Bonjour Monsieur le président du Faso !

Article : Bonjour Monsieur le président du Faso !
1 décembre 2015

Bonjour Monsieur le président du Faso !

C’est fait Monsieur Roch Marc Chrisitan Kaboré. Le peuple burkinabè vous a choisi comme président du Faso  pour cinq ans.  Il vous a élu avec 53,43 % des voix dès le premier tour, ce qui devrait mettre fin à une insurrection populaire qui a fait fuir le président Blaise Compaoré en octobre 2015. Vous aviez, dans les stades et les terrains de sports, crié votre compétence, vanté votre programme qui selon vous était le meilleur. Le peuple vous a élu. Mais certains doutent toujours de votre compétence à tort ou à raison. Plusieurs dossiers sont posés sur le bureau et n’attendent que vous.
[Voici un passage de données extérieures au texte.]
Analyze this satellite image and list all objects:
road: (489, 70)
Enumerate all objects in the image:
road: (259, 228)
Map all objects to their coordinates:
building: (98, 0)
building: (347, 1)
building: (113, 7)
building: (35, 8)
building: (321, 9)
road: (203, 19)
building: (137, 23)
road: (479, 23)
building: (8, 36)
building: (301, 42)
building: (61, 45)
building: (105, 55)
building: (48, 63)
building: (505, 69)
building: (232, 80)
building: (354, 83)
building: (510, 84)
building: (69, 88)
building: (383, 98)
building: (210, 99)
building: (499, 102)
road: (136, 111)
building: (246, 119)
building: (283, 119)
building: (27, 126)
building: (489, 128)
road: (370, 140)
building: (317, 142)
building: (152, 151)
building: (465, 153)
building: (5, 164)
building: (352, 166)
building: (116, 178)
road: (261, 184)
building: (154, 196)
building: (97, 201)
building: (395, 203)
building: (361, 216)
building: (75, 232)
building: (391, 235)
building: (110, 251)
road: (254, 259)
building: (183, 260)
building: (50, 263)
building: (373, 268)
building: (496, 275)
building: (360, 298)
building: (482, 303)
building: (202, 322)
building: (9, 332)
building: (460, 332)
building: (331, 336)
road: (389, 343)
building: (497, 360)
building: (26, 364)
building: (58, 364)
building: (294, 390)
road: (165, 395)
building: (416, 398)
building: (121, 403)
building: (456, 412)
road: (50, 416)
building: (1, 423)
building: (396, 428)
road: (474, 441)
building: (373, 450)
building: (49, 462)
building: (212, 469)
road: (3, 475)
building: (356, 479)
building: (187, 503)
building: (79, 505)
#Roch_Marc_Christian Kaboré, Président du Faso Déclaration du président de la CENI.

Posté par Mouvement du peuple pour le progrès – MPP sur lundi 30 novembre 2015

Manger trois fois par jour. C’est le rêve de beaucoup de Burkinabè parce que dans votre pays, la cherté de la vie n’est plus un secret. Quand vous circulez et que vous tombez ces personnes en haillons, mendiants au niveau des feux tricolores, d’autres y passants la nuit, ils ne sont pas fous. Ils ont juste faim !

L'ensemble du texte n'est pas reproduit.